STUDY MATERIAL —
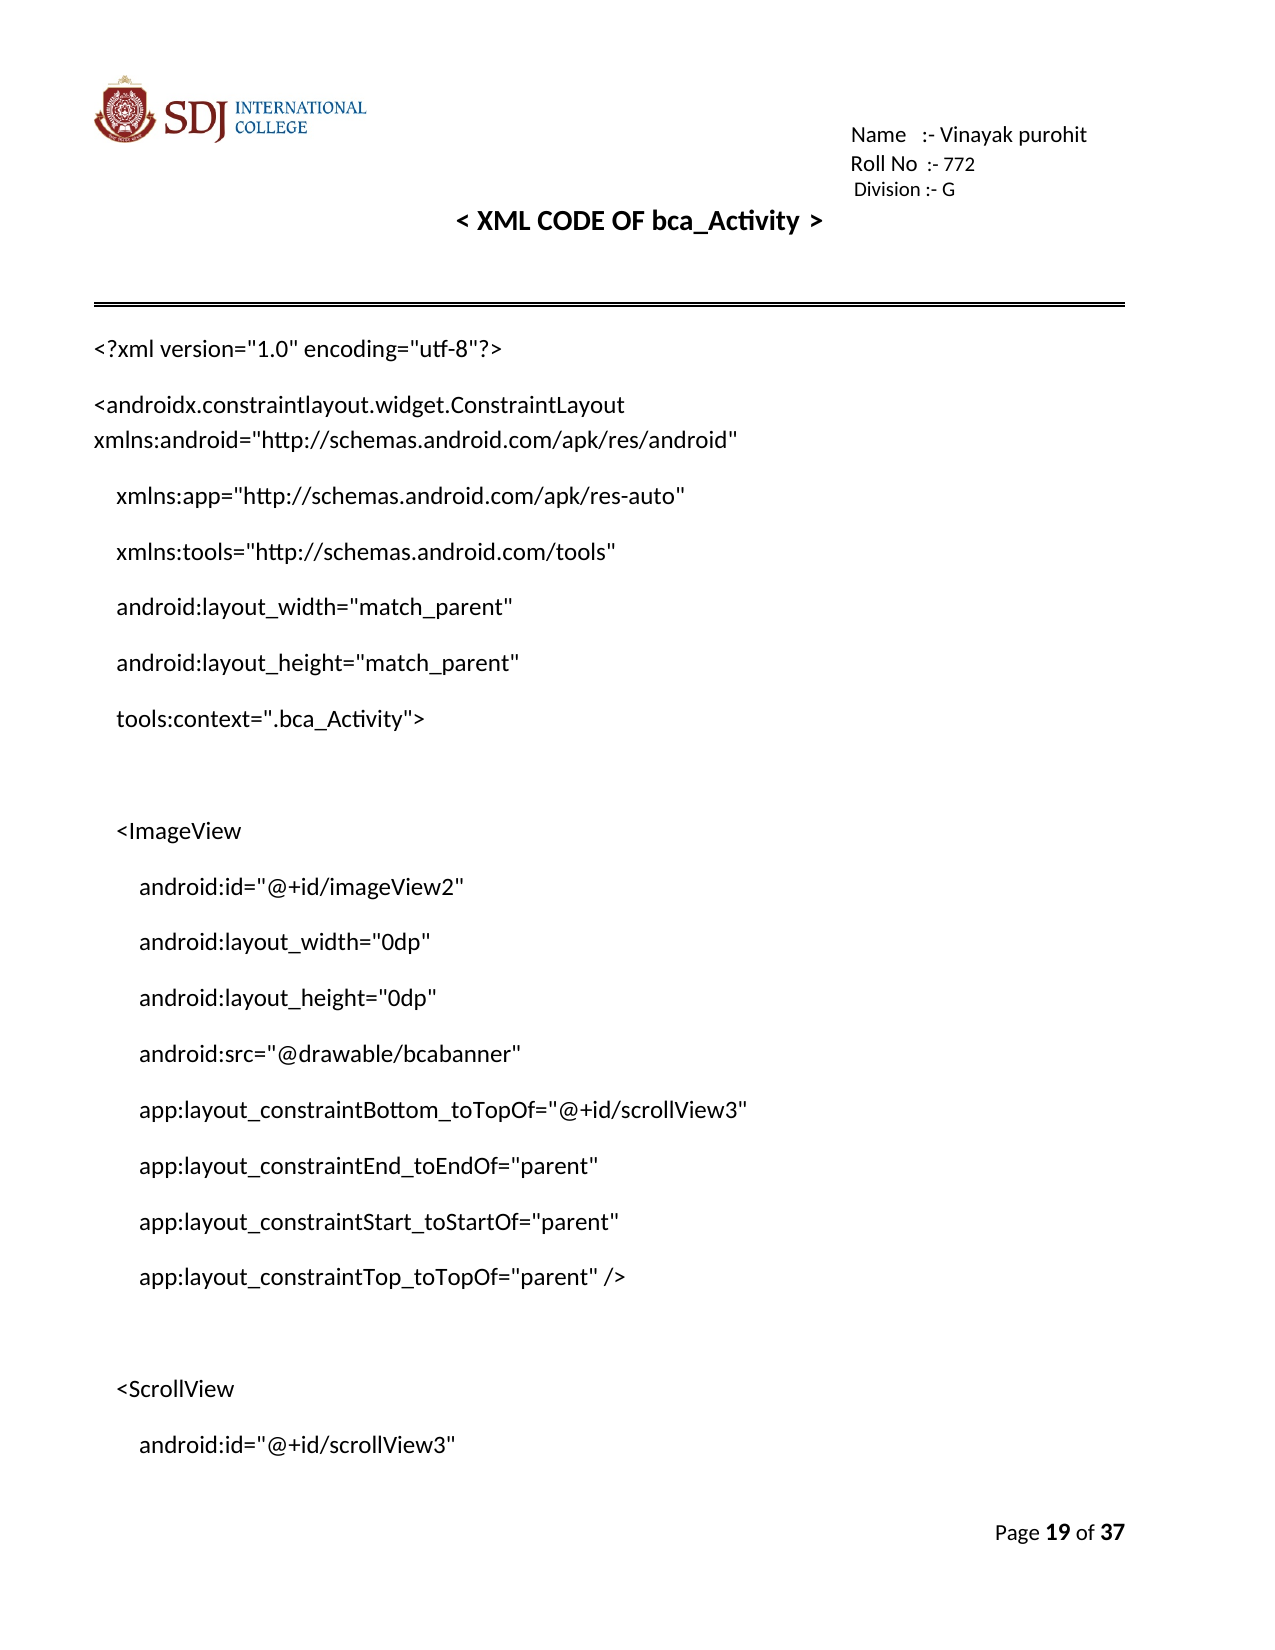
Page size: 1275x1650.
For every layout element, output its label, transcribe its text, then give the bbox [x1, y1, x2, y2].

text < XML CODE OF bca_Activity > [94, 202, 1125, 238]
text android:layout_height="match_parent" [94, 647, 1125, 678]
text android:layout_width="0dp" [94, 926, 1125, 957]
text android:src="@drawable/bcabanner" [94, 1038, 1125, 1069]
text app:layout_constraintEnd_toEndOf="parent" [94, 1150, 1125, 1180]
text app:layout_constraintTop_toTopOf="parent" /> [94, 1261, 1125, 1292]
text android:layout_height="0dp" [94, 982, 1125, 1013]
text android:id="@+id/scrollView3" [94, 1429, 1125, 1459]
text android:layout_width="match_parent" [94, 591, 1125, 622]
text <?xml version="1.0" encoding="utf-8"?> [94, 333, 1125, 364]
text <ImageView [94, 815, 1125, 845]
text android:id="@+id/imageView2" [94, 871, 1125, 901]
text app:layout_constraintStart_toStartOf="parent" [94, 1206, 1125, 1236]
text <androidx.constraintlayout.widget.ConstraintLayout xmlns:android="http://schemas.android.com/apk/res/android" [94, 389, 1125, 454]
picture [93, 75, 367, 143]
text xmlns:tools="http://schemas.android.com/tools" [94, 536, 1125, 566]
text xmlns:app="http://schemas.android.com/apk/res-auto" [94, 480, 1125, 510]
text tools:context=".bca_Activity"> [94, 703, 1125, 734]
text app:layout_constraintBottom_toTopOf="@+id/scrollView3" [94, 1094, 1125, 1124]
text <ScrollView [94, 1373, 1125, 1404]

EXERCISE AIM —
Your reply must consist solely of the number of lines in the data that contain the word "xmlns".

EXERCISE SOLUTION —
3